Nothing but the images should be left out when the entries are restated word for word.

§ Data supplied:

*** Begin section ***

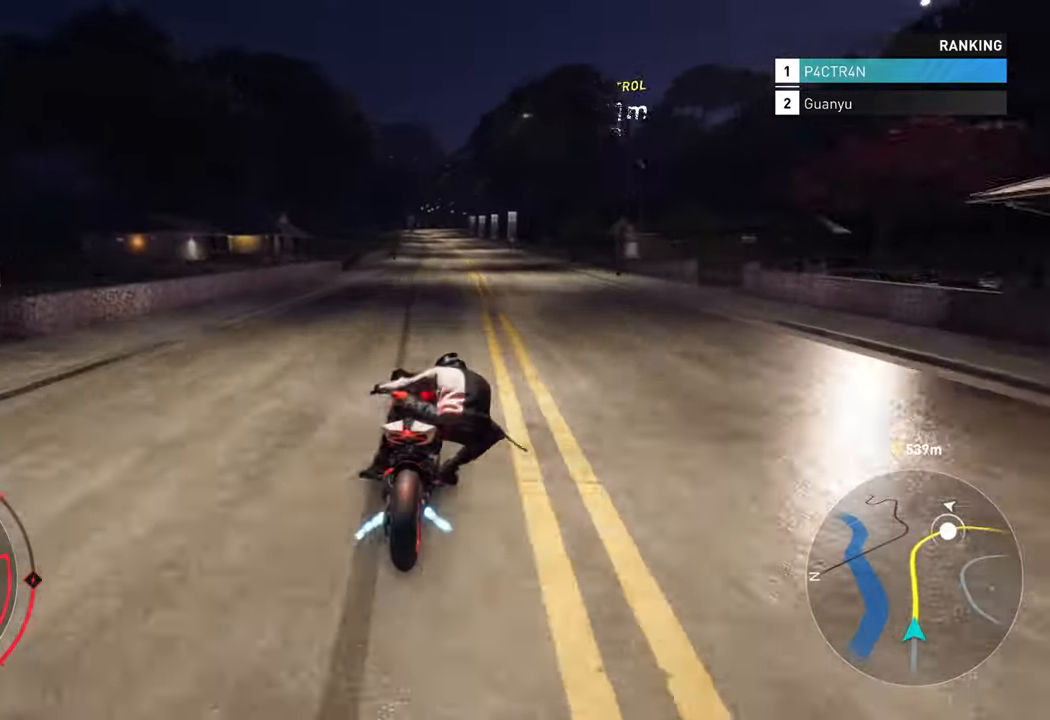
{"buttons": ["A", "R2"], "left_stick": "up", "right_stick": "center", "events": []}
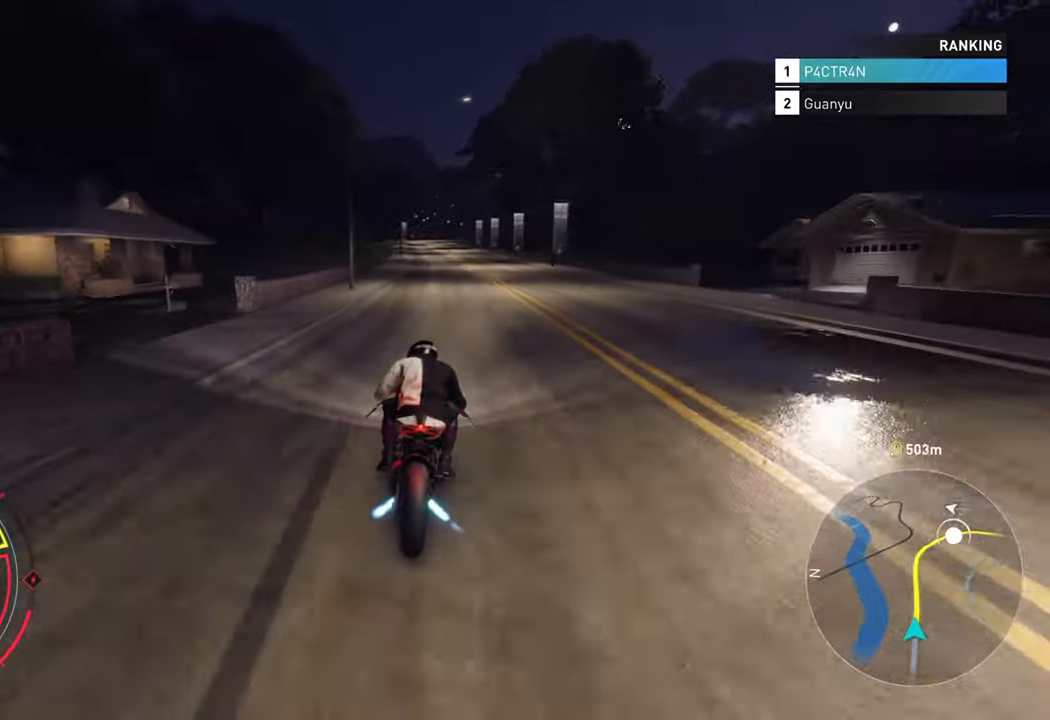
{"buttons": ["A", "R2"], "left_stick": "up", "right_stick": "center", "events": []}
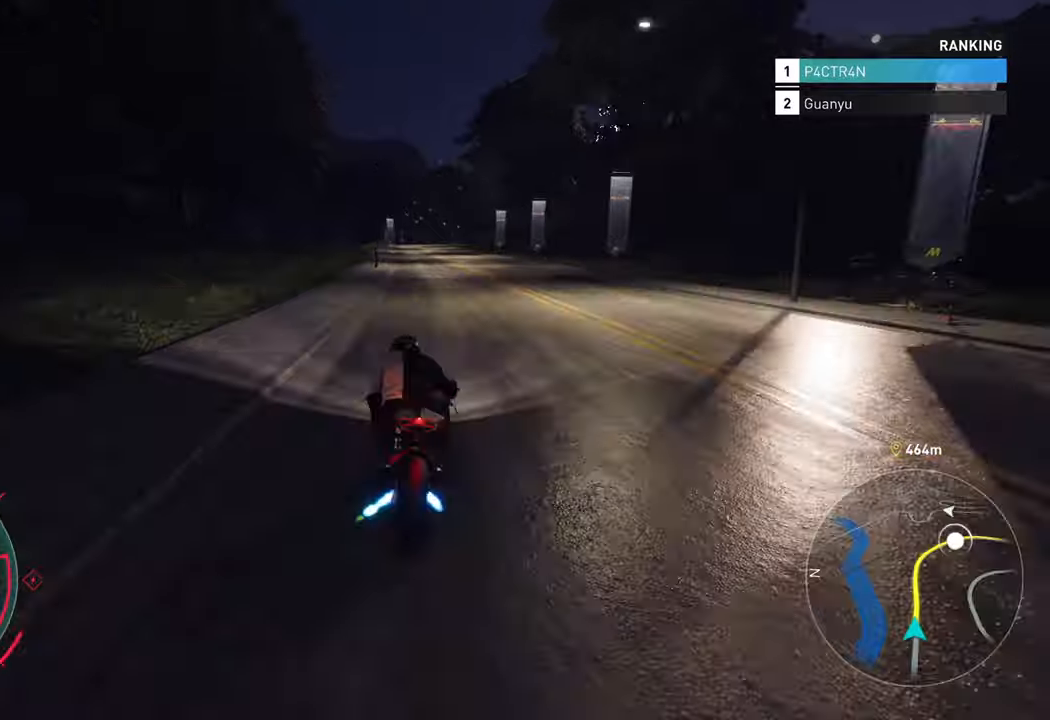
{"buttons": ["R2"], "left_stick": "up", "right_stick": "center", "events": [[417, "A", "up"]]}
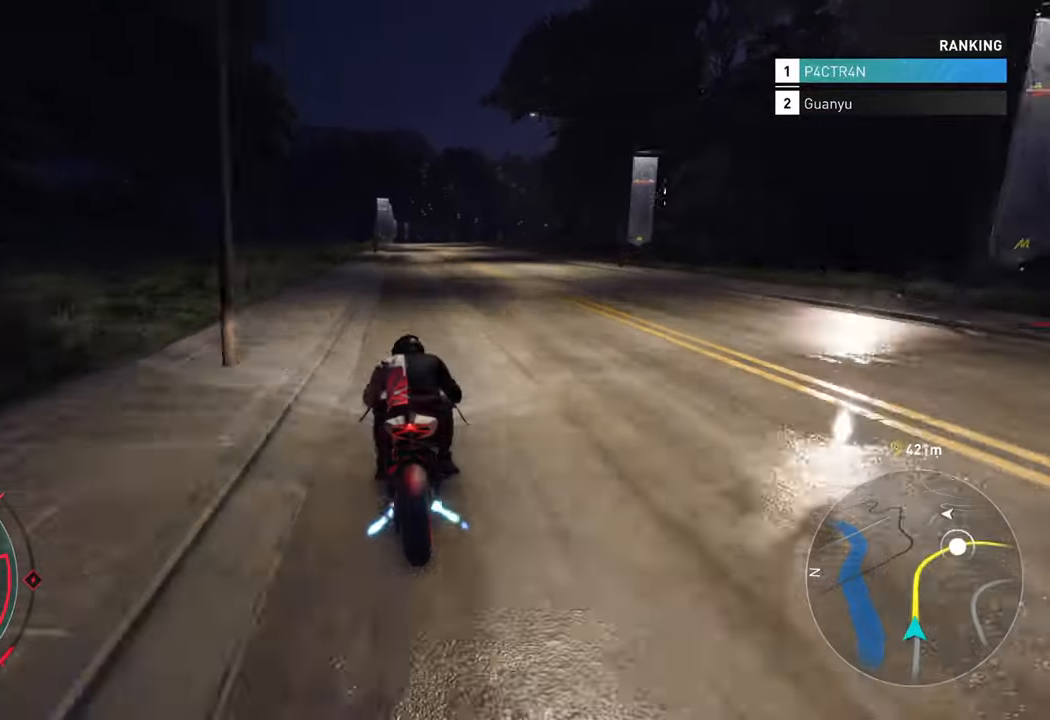
{"buttons": ["R2"], "left_stick": "up", "right_stick": "center", "events": [[50, "left_stick", "up-left"], [184, "left_stick", "up"]]}
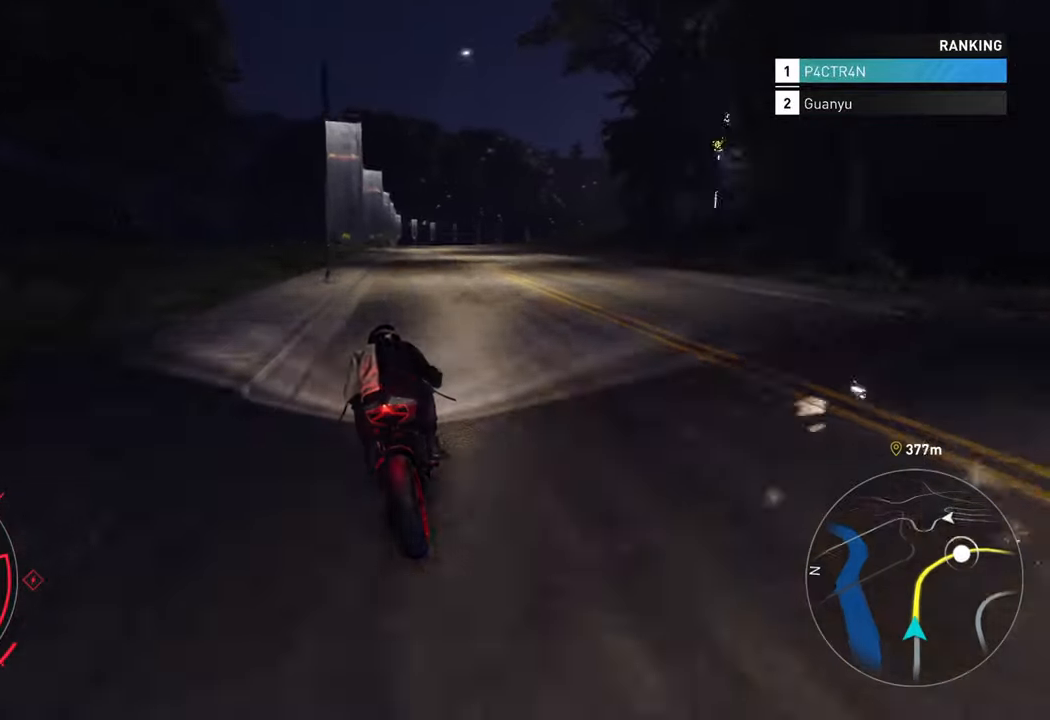
{"buttons": ["R2"], "left_stick": "up-right", "right_stick": "center", "events": [[467, "left_stick", "up-right"]]}
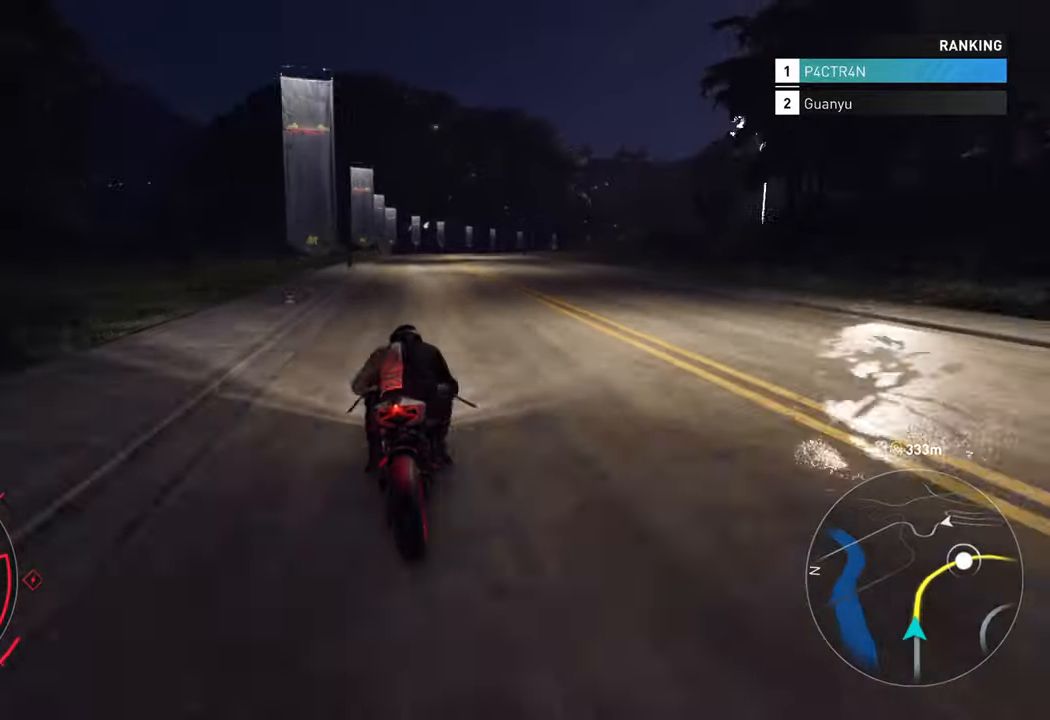
{"buttons": ["R2"], "left_stick": "up-right", "right_stick": "center", "events": []}
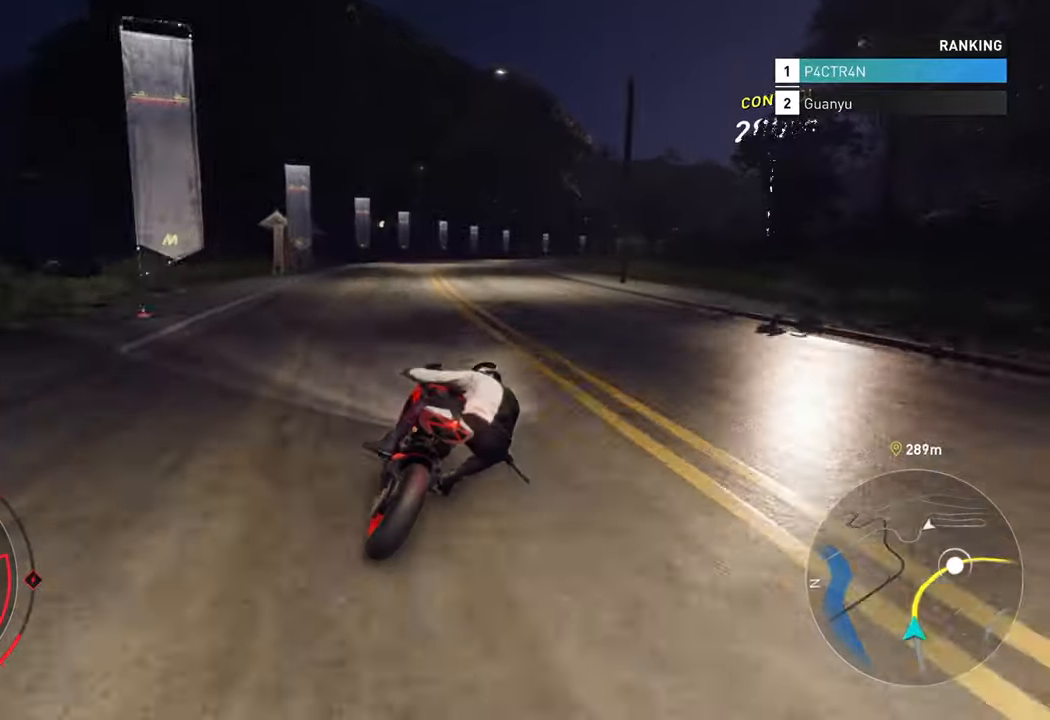
{"buttons": ["R2"], "left_stick": "up-right", "right_stick": "center", "events": []}
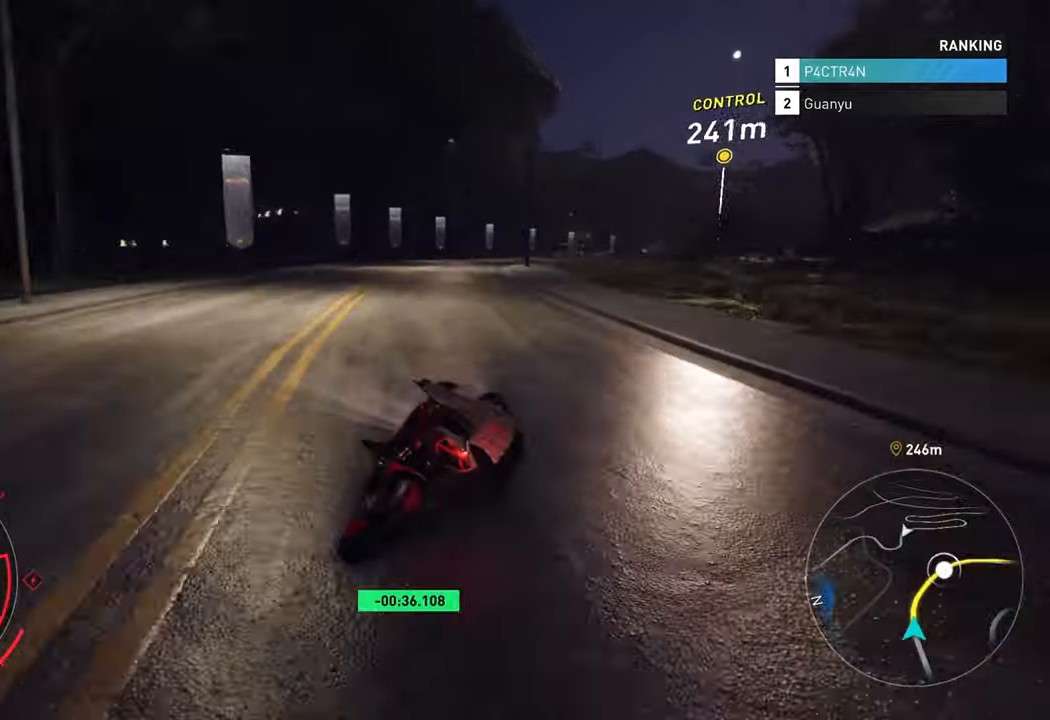
{"buttons": ["R2"], "left_stick": "up-right", "right_stick": "center", "events": []}
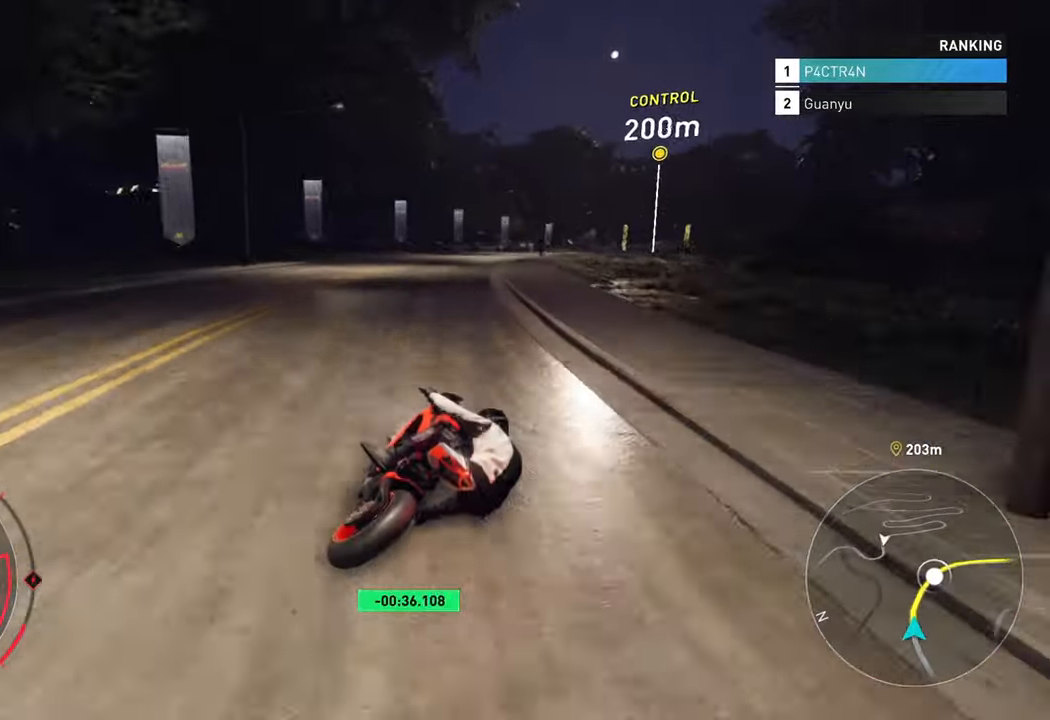
{"buttons": ["R2"], "left_stick": "up-right", "right_stick": "center", "events": []}
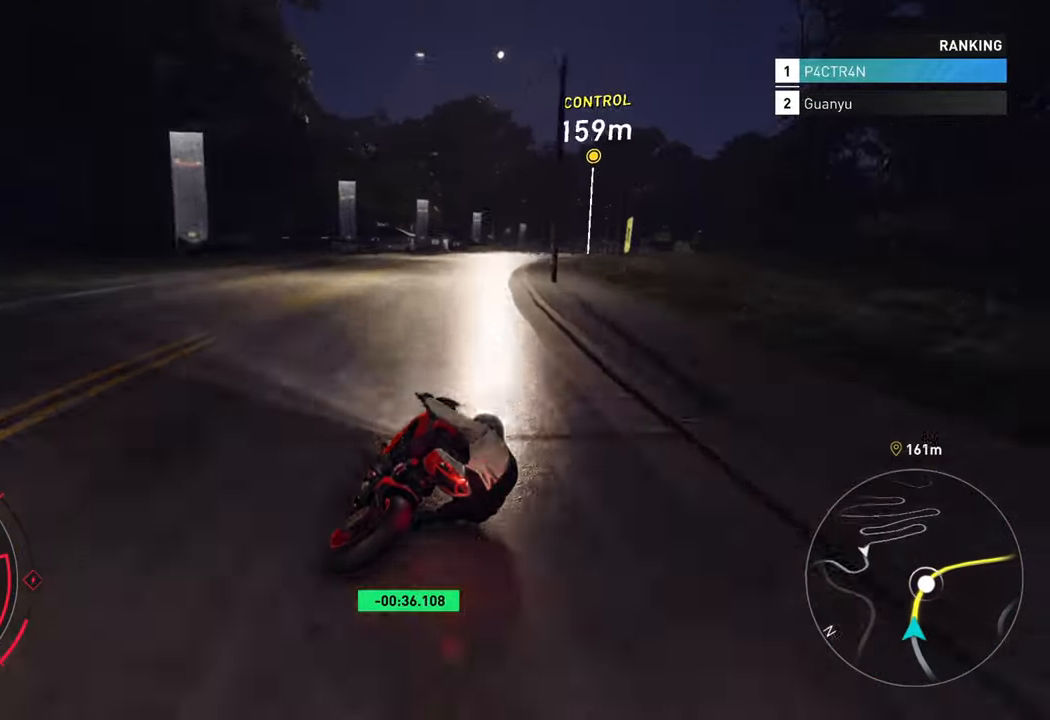
{"buttons": ["R2"], "left_stick": "up-right", "right_stick": "center", "events": []}
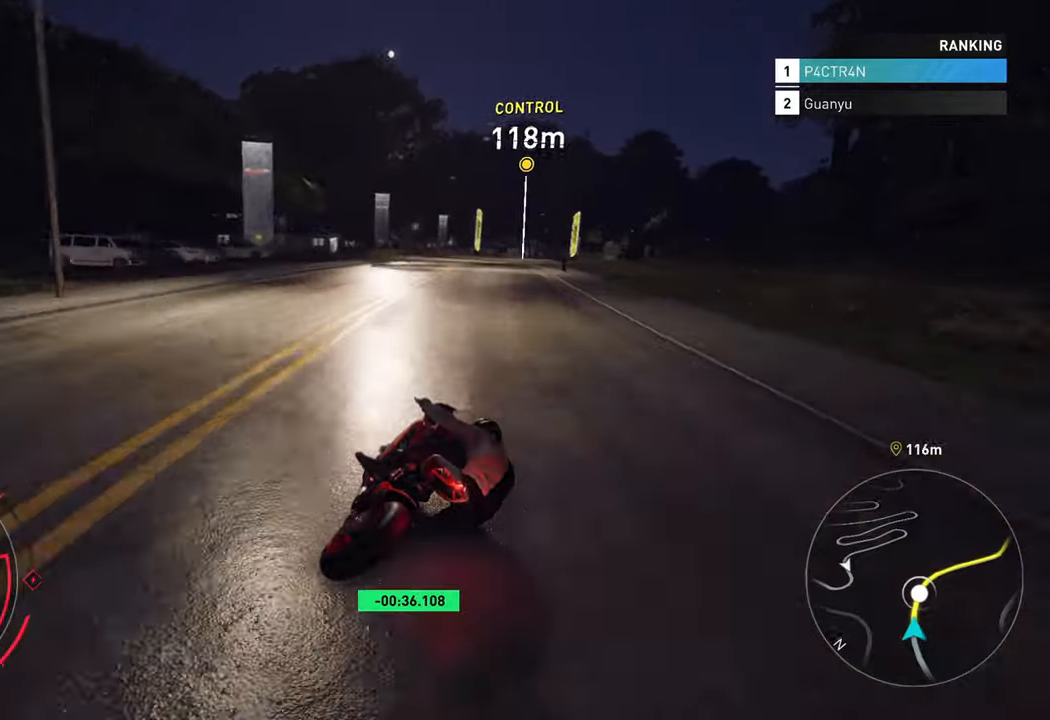
{"buttons": ["R2"], "left_stick": "up-right", "right_stick": "center", "events": []}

*** End section ***

§ Output for this exercise:
{"buttons": ["A", "R2"], "left_stick": "up", "right_stick": "center", "events": []}
{"buttons": ["A", "R2"], "left_stick": "up", "right_stick": "center", "events": []}
{"buttons": ["R2"], "left_stick": "up", "right_stick": "center", "events": [[417, "A", "up"]]}
{"buttons": ["R2"], "left_stick": "up", "right_stick": "center", "events": [[50, "left_stick", "up-left"], [184, "left_stick", "up"]]}
{"buttons": ["R2"], "left_stick": "up-right", "right_stick": "center", "events": [[467, "left_stick", "up-right"]]}
{"buttons": ["R2"], "left_stick": "up-right", "right_stick": "center", "events": []}
{"buttons": ["R2"], "left_stick": "up-right", "right_stick": "center", "events": []}
{"buttons": ["R2"], "left_stick": "up-right", "right_stick": "center", "events": []}
{"buttons": ["R2"], "left_stick": "up-right", "right_stick": "center", "events": []}
{"buttons": ["R2"], "left_stick": "up-right", "right_stick": "center", "events": []}
{"buttons": ["R2"], "left_stick": "up-right", "right_stick": "center", "events": []}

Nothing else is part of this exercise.